┌──

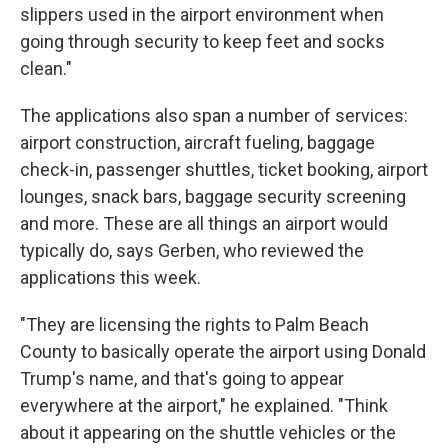
slippers used in the airport environment when
going through security to keep feet and socks
clean."
The applications also span a number of services:
airport construction, aircraft fueling, baggage
check-in, passenger shuttles, ticket booking, airport
lounges, snack bars, baggage security screening
and more. These are all things an airport would
typically do, says Gerben, who reviewed the
applications this week.
"They are licensing the rights to Palm Beach
County to basically operate the airport using Donald
Trump's name, and that's going to appear
everywhere at the airport," he explained. "Think
about it appearing on the shuttle vehicles or the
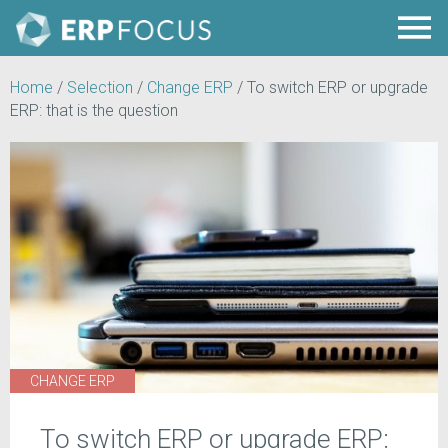
Home
/
Selection
/
Change ERP
/
To switch ERP or upgrade
ERP: that is the question
CHANGE ERP
To switch ERP or upgrade ERP:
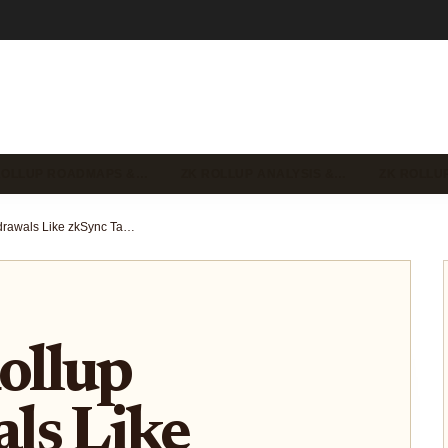
ROLLUP ROADMAPS &…
ZK ROLLUP ANALYSIS &…
ZK ROLLU
Why ZK Rollup Withdrawals Like zkSync Take 2-3 Hours: The Proof Pipeline Explained
ollup
ls Like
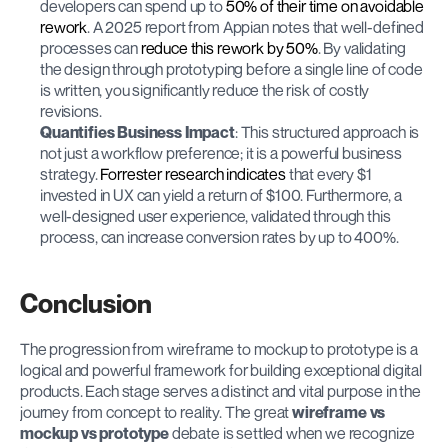
developers can spend up to 
50% of their time on avoidable 
rework
. A 2025 report from Appian notes that well-defined 
processes can 
reduce this rework by 50%
. By validating 
the design through prototyping before a single line of code 
is written, you significantly reduce the risk of costly 
revisions.
Quantifies Business Impact
: This structured approach is 
not just a workflow preference; it is a powerful business 
strategy. 
Forrester research indicates
 that every $1 
invested in UX can yield a return of $100. Furthermore, a 
well-designed user experience, validated through this 
process, can increase conversion rates by up to 400%.
Conclusion
The progression from wireframe to mockup to prototype is a 
logical and powerful framework for building exceptional digital 
products. Each stage serves a distinct and vital purpose in the 
journey from concept to reality. The great 
wireframe vs 
mockup vs prototype
 debate is settled when we recognize 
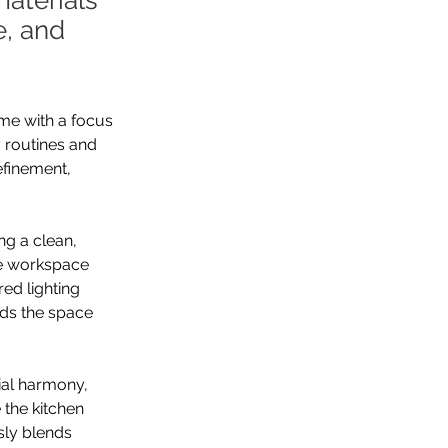
materials
e, and
me with a focus 
 routines and 
finement, 
ng a clean, 
le workspace 
ed lighting 
nds the space 
ial harmony, 
 the kitchen 
ssly blends 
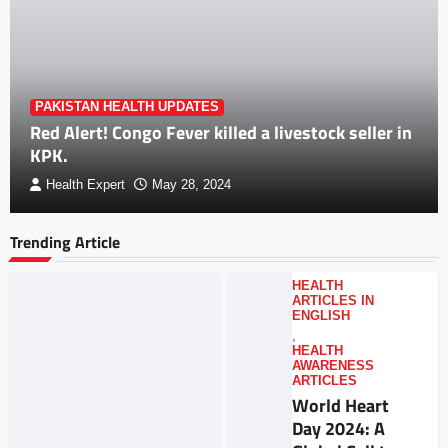
PAKISTAN HEALTH UPDATES
Red Alert! Congo Fever killed a livestock seller in
KPK.
Health Expert
May 28, 2024
Trending Article
HEALTH
ARTICLES IN
ENGLISH
,
HEALTH
AWARENESS
ARTICLES
World Heart
Day 2024: A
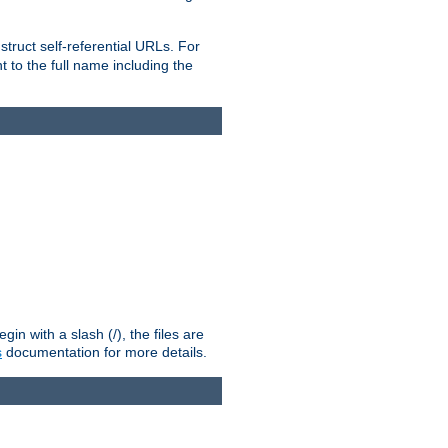
truct self-referential URLs. For
t to the full name including the
n with a slash (/), the files are
s
documentation for more details.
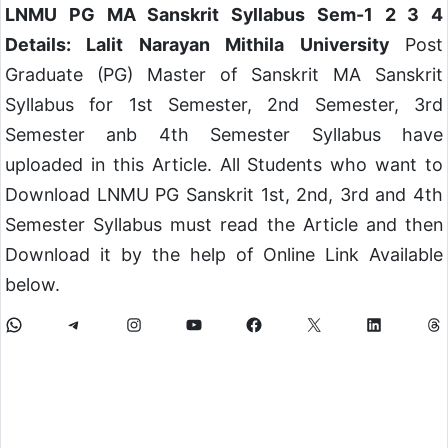
LNMU PG MA Sanskrit Syllabus Sem-1 2 3 4
Details: Lalit Narayan Mithila University
Post
Graduate (PG) Master of Sanskrit MA Sanskrit
Syllabus for 1st Semester, 2nd Semester, 3rd
Semester anb 4th Semester Syllabus have
uploaded in this Article. All Students who want to
Download LNMU PG Sanskrit 1st, 2nd, 3rd and 4th
Semester Syllabus must read the Article and then
Download it by the help of Online Link Available
below.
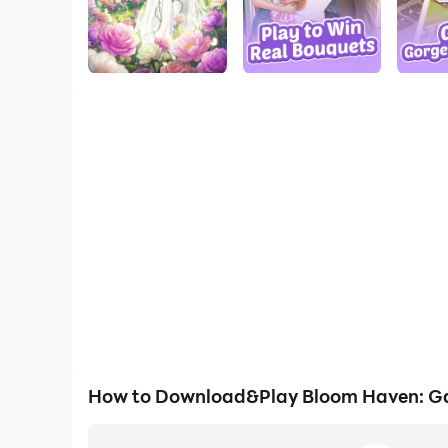
How to Download&Play Bloom Haven: G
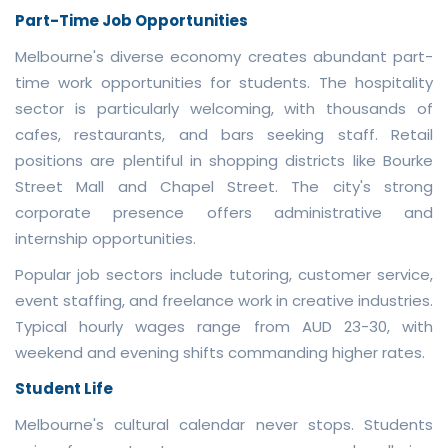
Part-Time Job Opportunities
Melbourne's diverse economy creates abundant part-
time work opportunities for students. The hospitality
sector is particularly welcoming, with thousands of
cafes, restaurants, and bars seeking staff. Retail
positions are plentiful in shopping districts like Bourke
Street Mall and Chapel Street. The city's strong
corporate presence offers administrative and
internship opportunities.
Popular job sectors include tutoring, customer service,
event staffing, and freelance work in creative industries.
Typical hourly wages range from AUD 23-30, with
weekend and evening shifts commanding higher rates.
Student Life
Melbourne's cultural calendar never stops. Students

└──

→ Exercise objective:
Reproduce the entire listing exactly, except for any pictures it contains.

→ Output of the exercise:
slippers used in the airport environment when
going through security to keep feet and socks
clean."
The applications also span a number of services:
airport construction, aircraft fueling, baggage
check-in, passenger shuttles, ticket booking, airport
lounges, snack bars, baggage security screening
and more. These are all things an airport would
typically do, says Gerben, who reviewed the
applications this week.
"They are licensing the rights to Palm Beach
County to basically operate the airport using Donald
Trump's name, and that's going to appear
everywhere at the airport," he explained. "Think
about it appearing on the shuttle vehicles or the
Home
/
Selection
/
Change ERP
/
To switch ERP or upgrade
ERP: that is the question
CHANGE ERP
To switch ERP or upgrade ERP:
ROLLUP ROADMAPS &…
ZK ROLLUP ANALYSIS &…
ZK ROLLU
Why ZK Rollup Withdrawals Like zkSync Take 2-3 Hours: The Proof Pipeline Explained
ollup
ls Like
developers can spend up to 
50% of their time on avoidable 
rework
. A 2025 report from Appian notes that well-defined 
processes can 
reduce this rework by 50%
. By validating 
the design through prototyping before a single line of code 
is written, you significantly reduce the risk of costly 
revisions.
Quantifies Business Impact
: This structured approach is 
not just a workflow preference; it is a powerful business 
strategy. 
Forrester research indicates
 that every $1 
invested in UX can yield a return of $100. Furthermore, a 
well-designed user experience, validated through this 
process, can increase conversion rates by up to 400%.
Conclusion
The progression from wireframe to mockup to prototype is a 
logical and powerful framework for building exceptional digital 
products. Each stage serves a distinct and vital purpose in the 
journey from concept to reality. The great 
wireframe vs 
mockup vs prototype
 debate is settled when we recognize 
materials
e, and
me with a focus 
 routines and 
finement, 
ng a clean, 
le workspace 
ed lighting 
nds the space 
ial harmony, 
 the kitchen 
ssly blends 
PAKISTAN HEALTH UPDATES
Red Alert! Congo Fever killed a livestock seller in
KPK.
Health Expert
May 28, 2024
Trending Article
HEALTH
ARTICLES IN
ENGLISH
,
HEALTH
AWARENESS
ARTICLES
World Heart
Day 2024: A
truct self-referential URLs. For
t to the full name including the
n with a slash (/), the files are
s
documentation for more details.
LNMU PG MA Sanskrit Syllabus Sem-1 2 3 4
Details: Lalit Narayan Mithila University
Post
Graduate (PG) Master of Sanskrit MA Sanskrit
Syllabus for 1st Semester, 2nd Semester, 3rd
Semester anb 4th Semester Syllabus have
uploaded in this Article. All Students who want to
Download LNMU PG Sanskrit 1st, 2nd, 3rd and 4th
Semester Syllabus must read the Article and then
Download it by the help of Online Link Available
below.
How to Download&Play Bloom Haven: G
Part-Time Job Opportunities
Melbourne's diverse economy creates abundant part-
time work opportunities for students. The hospitality
sector is particularly welcoming, with thousands of
cafes, restaurants, and bars seeking staff. Retail
positions are plentiful in shopping districts like Bourke
Street Mall and Chapel Street. The city's strong
corporate presence offers administrative and
internship opportunities.
Popular job sectors include tutoring, customer service,
event staffing, and freelance work in creative industries.
Typical hourly wages range from AUD 23-30, with
weekend and evening shifts commanding higher rates.
Student Life
Melbourne's cultural calendar never stops. Students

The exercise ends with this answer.